What the task asks: Search the entries for lines that contain the word "Left", and report each one found.

Content starts

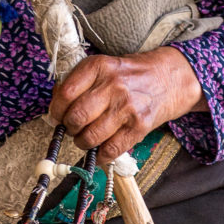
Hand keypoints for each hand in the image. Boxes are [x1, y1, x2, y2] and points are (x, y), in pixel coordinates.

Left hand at [49, 48, 206, 157]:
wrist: (168, 78)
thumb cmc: (131, 75)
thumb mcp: (105, 67)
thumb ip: (81, 82)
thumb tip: (57, 107)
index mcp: (99, 67)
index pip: (66, 93)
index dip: (56, 111)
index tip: (56, 118)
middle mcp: (112, 86)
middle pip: (77, 117)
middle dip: (69, 128)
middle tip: (72, 129)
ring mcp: (127, 107)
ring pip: (91, 136)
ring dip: (83, 143)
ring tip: (85, 139)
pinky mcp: (138, 127)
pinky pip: (111, 150)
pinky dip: (100, 156)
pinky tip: (99, 152)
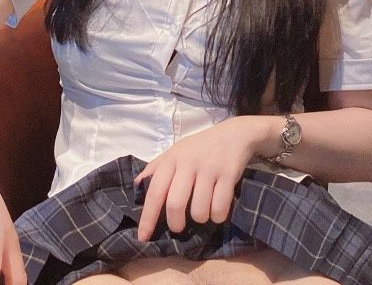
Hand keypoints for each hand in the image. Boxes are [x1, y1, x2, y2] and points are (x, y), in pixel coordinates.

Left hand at [133, 116, 271, 241]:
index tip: (143, 237)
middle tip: (179, 227)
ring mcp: (209, 168)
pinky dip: (218, 216)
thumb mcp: (176, 151)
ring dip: (201, 218)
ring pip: (199, 211)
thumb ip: (156, 167)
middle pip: (175, 205)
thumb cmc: (200, 147)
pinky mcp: (228, 174)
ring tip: (203, 210)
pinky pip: (219, 209)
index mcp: (172, 158)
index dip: (148, 217)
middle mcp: (188, 162)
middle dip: (176, 224)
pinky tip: (218, 209)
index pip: (155, 191)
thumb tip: (136, 185)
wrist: (234, 134)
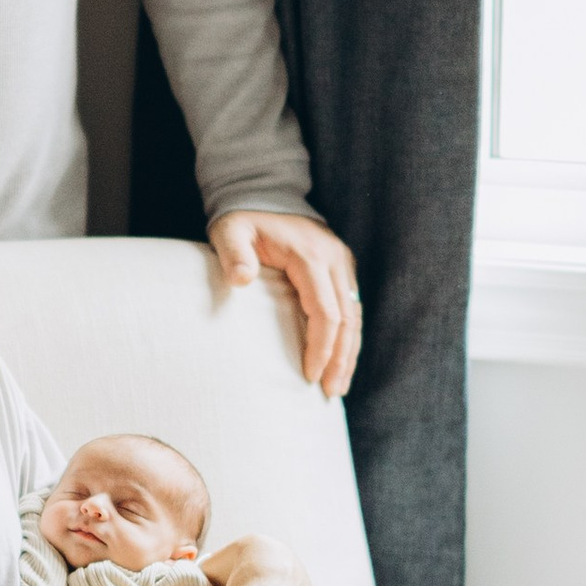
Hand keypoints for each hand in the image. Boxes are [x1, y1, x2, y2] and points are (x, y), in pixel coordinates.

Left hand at [208, 208, 362, 397]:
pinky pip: (352, 308)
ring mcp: (343, 264)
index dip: (321, 347)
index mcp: (311, 256)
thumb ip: (234, 254)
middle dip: (340, 359)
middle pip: (348, 319)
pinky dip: (348, 338)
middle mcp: (335, 260)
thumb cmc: (244, 219)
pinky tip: (340, 361)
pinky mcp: (342, 269)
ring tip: (338, 386)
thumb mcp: (230, 231)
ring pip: (355, 316)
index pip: (326, 312)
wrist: (264, 193)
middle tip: (330, 393)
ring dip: (349, 353)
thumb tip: (241, 280)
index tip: (309, 375)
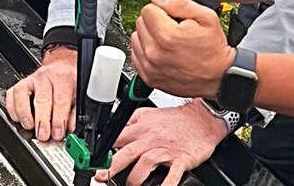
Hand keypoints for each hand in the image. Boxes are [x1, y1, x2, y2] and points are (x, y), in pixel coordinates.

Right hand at [4, 47, 76, 141]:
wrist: (61, 65)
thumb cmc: (69, 82)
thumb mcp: (77, 94)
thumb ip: (74, 112)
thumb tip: (70, 128)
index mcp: (64, 79)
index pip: (60, 100)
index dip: (59, 120)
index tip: (58, 134)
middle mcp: (46, 77)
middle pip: (42, 98)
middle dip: (42, 120)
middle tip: (43, 135)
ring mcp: (31, 79)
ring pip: (23, 93)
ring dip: (24, 113)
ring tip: (29, 127)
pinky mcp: (20, 83)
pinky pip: (11, 94)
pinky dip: (12, 108)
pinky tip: (17, 118)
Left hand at [98, 103, 227, 185]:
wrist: (203, 119)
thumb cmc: (175, 120)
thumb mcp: (148, 114)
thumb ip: (129, 123)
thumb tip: (110, 131)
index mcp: (141, 128)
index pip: (116, 137)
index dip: (102, 149)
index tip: (91, 159)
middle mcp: (151, 139)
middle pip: (126, 153)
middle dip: (111, 167)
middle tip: (100, 177)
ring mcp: (166, 151)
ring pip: (145, 165)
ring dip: (135, 179)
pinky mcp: (181, 160)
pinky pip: (171, 176)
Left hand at [130, 0, 233, 98]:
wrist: (220, 77)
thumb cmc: (214, 49)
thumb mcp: (206, 17)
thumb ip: (180, 3)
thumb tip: (158, 0)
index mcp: (167, 36)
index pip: (147, 9)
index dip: (162, 10)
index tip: (172, 18)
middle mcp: (155, 53)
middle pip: (140, 23)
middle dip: (155, 22)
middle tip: (173, 30)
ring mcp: (150, 67)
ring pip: (136, 38)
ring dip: (149, 37)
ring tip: (167, 42)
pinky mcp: (149, 77)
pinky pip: (136, 55)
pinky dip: (146, 51)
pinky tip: (162, 52)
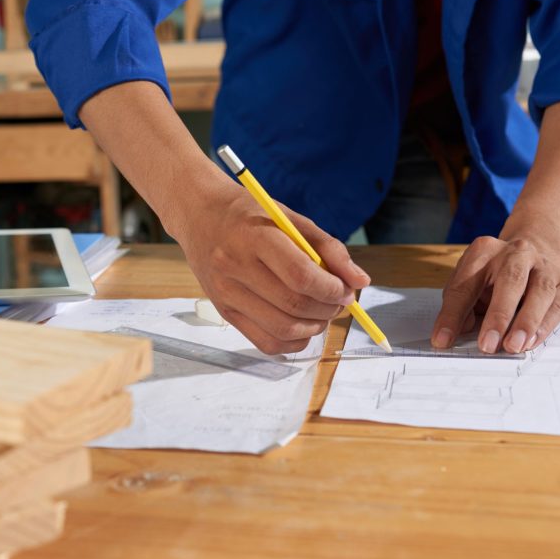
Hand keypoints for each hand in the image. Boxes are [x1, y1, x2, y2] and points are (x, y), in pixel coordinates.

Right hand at [174, 185, 370, 353]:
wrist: (200, 216)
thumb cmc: (249, 215)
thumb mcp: (290, 218)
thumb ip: (328, 248)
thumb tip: (359, 281)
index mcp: (254, 238)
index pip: (301, 277)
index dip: (332, 289)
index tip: (346, 289)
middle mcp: (235, 268)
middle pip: (294, 306)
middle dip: (329, 309)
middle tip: (339, 301)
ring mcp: (227, 294)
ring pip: (283, 330)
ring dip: (315, 327)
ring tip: (322, 312)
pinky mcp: (225, 313)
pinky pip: (266, 343)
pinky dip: (293, 342)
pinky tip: (302, 326)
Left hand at [431, 236, 559, 353]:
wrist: (538, 255)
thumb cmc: (494, 278)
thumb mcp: (470, 285)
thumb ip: (461, 307)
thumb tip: (455, 333)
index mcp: (484, 251)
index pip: (464, 285)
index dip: (452, 315)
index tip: (442, 340)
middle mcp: (518, 253)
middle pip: (510, 280)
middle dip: (498, 315)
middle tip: (487, 345)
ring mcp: (545, 267)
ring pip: (540, 291)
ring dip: (526, 322)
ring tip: (512, 346)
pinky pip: (557, 306)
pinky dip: (544, 326)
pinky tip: (531, 342)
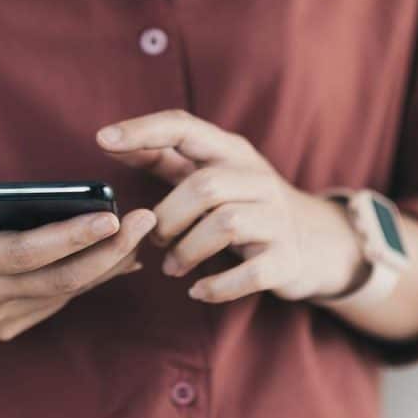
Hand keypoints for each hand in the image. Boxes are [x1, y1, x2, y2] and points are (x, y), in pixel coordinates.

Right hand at [0, 163, 155, 339]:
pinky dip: (94, 276)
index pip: (24, 252)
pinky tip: (122, 254)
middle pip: (57, 279)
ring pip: (66, 293)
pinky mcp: (10, 325)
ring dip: (109, 265)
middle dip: (107, 252)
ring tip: (142, 233)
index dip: (70, 237)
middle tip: (145, 220)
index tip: (111, 216)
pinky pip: (62, 299)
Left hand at [97, 110, 363, 303]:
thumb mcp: (211, 173)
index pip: (185, 128)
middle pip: (205, 186)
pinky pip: (250, 272)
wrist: (314, 242)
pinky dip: (217, 285)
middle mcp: (257, 178)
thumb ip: (164, 157)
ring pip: (225, 224)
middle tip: (154, 239)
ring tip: (173, 267)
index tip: (103, 139)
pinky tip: (198, 290)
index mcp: (231, 152)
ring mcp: (276, 218)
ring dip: (187, 251)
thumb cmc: (245, 204)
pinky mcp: (285, 258)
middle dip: (169, 217)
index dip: (144, 130)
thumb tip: (110, 141)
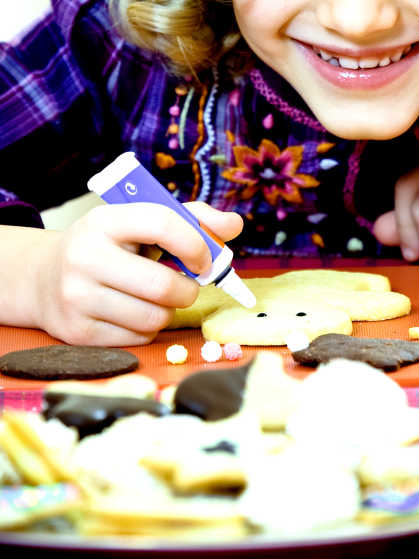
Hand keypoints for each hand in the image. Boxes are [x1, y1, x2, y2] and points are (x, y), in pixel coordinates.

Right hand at [32, 200, 242, 346]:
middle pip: (163, 285)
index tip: (204, 258)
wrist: (43, 278)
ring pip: (154, 318)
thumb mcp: (140, 222)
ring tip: (156, 299)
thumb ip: (191, 219)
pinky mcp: (77, 333)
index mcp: (105, 220)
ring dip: (168, 312)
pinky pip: (138, 339)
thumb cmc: (109, 246)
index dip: (195, 243)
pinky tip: (133, 313)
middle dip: (188, 290)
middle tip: (187, 286)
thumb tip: (234, 225)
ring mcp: (77, 297)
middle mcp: (85, 257)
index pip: (162, 223)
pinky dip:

Content ends

Answer below:
Left hand at [49, 48, 206, 157]:
Left hand at [133, 116, 271, 241]:
Left hand at [208, 208, 362, 397]:
Left hand at [98, 103, 227, 185]:
Left hand at [130, 0, 233, 98]:
Left hand at [431, 236, 559, 353]:
Left hand at [97, 110, 363, 303]:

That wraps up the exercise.